Invité de l’émission Point de vue ce dimanche 3 août, l’économiste Abdoulaye Ndiaye, enseignant à l’Université de New York, a livré une lecture lucide et technique du plan de redressement économique et social lancé récemment par le gouvernement sénégalais. Loin des discours idéologiques, il salue une initiative « courageuse », fondée sur un audit budgétaire « transparent » qui marque, selon lui, une rupture de gouvernance.
« Le choix de dire la vérité au peuple est un acte fort », a d’abord souligné l’universitaire formé entre le lycée Louis-le-Grand et la Northwestern University de Chicago. Ce geste, affirme-t-il, devrait être perçu par les partenaires internationaux, en particulier le FMI, comme une preuve de maturité politique plutôt qu’un signe de fragilité.
Une logique de “comment faire” plutôt que “quoi faire”
Selon Abdoulaye Ndiaye, l’intérêt du plan réside dans son orientation technique et pragmatique. « On entre enfin dans l’ère du comment », dit-il, saluant une démarche qui rompt avec les slogans pour s’ancrer dans la mise en œuvre effective de politiques publiques.
Il se montre favorable à l’exploration de nouvelles niches fiscales – numérique, mobile money, jeux de hasard, tabac, foncier – mais alerte sur leurs limites : « Ces secteurs sont pertinents à taxer, mais leur poids économique reste marginal. On ne peut pas en faire la colonne vertébrale du financement. » Pour lui, le foncier représente un levier plus stable, à la fois équitable et difficile à éluder.
Vers une réforme fiscale progressive et ciblée
L’économiste plaide pour une architecture fiscale plus efficace, en réduisant les exemptions de TVA et en évitant les taxes les plus “distorsives”, c’est-à-dire celles qui découragent la production ou pénalisent excessivement les plus vulnérables.
Il insiste sur l’importance d’un contrat fiscal : « Les citoyens doivent voir à quoi servent leurs impôts.
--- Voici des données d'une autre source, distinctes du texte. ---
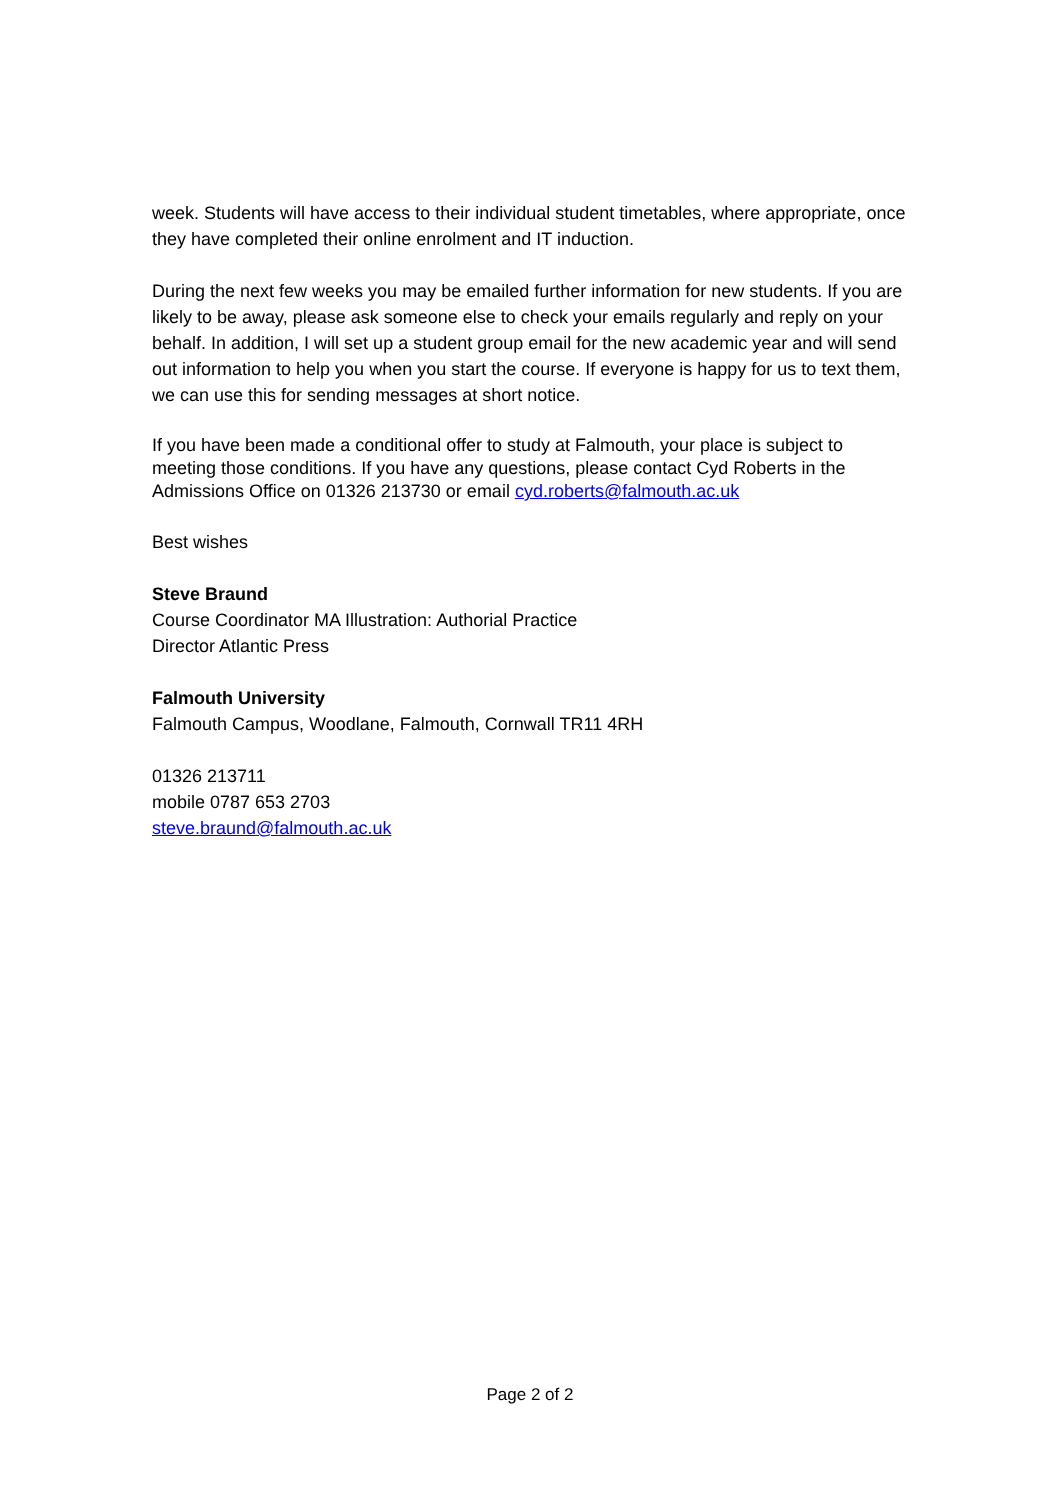week. Students will have access to their individual student timetables, where appropriate, once they have completed their online enrolment and IT induction.
During the next few weeks you may be emailed further information for new students. If you are likely to be away, please ask someone else to check your emails regularly and reply on your behalf. In addition, I will set up a student group email for the new academic year and will send out information to help you when you start the course. If everyone is happy for us to text them, we can use this for sending messages at short notice.
If you have been made a conditional offer to study at Falmouth, your place is subject to meeting those conditions. If you have any questions, please contact Cyd Roberts in the Admissions Office on 01326 213730 or email cyd.roberts@falmouth.ac.uk
Best wishes
Steve Braund
Course Coordinator MA Illustration: Authorial Practice
Director Atlantic Press
Falmouth University
Falmouth Campus, Woodlane, Falmouth, Cornwall TR11 4RH
01326 213711
mobile 0787 653 2703
steve.braund@falmouth.ac.uk
Page 2 of 2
Le tabac, par exemple, si on le taxe, il faut que ça serve à financer la santé publique. » Il évoque le modèle danois, où l’adhésion citoyenne repose sur la lisibilité de l’action publique.
Rationalisation de l’État : nécessaire, mais non suffisante
Sur l’épineuse question des dépenses publiques, le professeur Ndiaye relativise les effets de la rationalisation : « On ne comblera pas un déficit de 5 000 milliards avec la réduction du train de vie de l’État. Mais cela envoie un signal fort au secteur privé et améliore le climat des affaires. » Il estime cependant que cet effort doit être visible et proportionnel à celui demandé aux ménages.
Le secteur privé, clef de voûte du redressement
Concernant le secteur privé, le chercheur note avec satisfaction l’absence de hausse de l’impôt sur les sociétés dans le plan, une décision qu’il juge « judicieuse » pour préserver la dynamique entrepreneuriale. Il appelle néanmoins à un environnement plus compétitif et inclusif : « Il faut que tout le monde ait sa chance d’entrer sur le marché, pas seulement les acteurs proches de l’État. »
Une exigence de justice sociale
Enfin, le professeur met en garde contre les risques d’un redressement injuste : « La ceinture ne doit pas être serrée uniquement par les plus pauvres. » Il plaide pour un ciblage plus fin des subventions et une taxation plus progressive des patrimoines, notamment fonciers.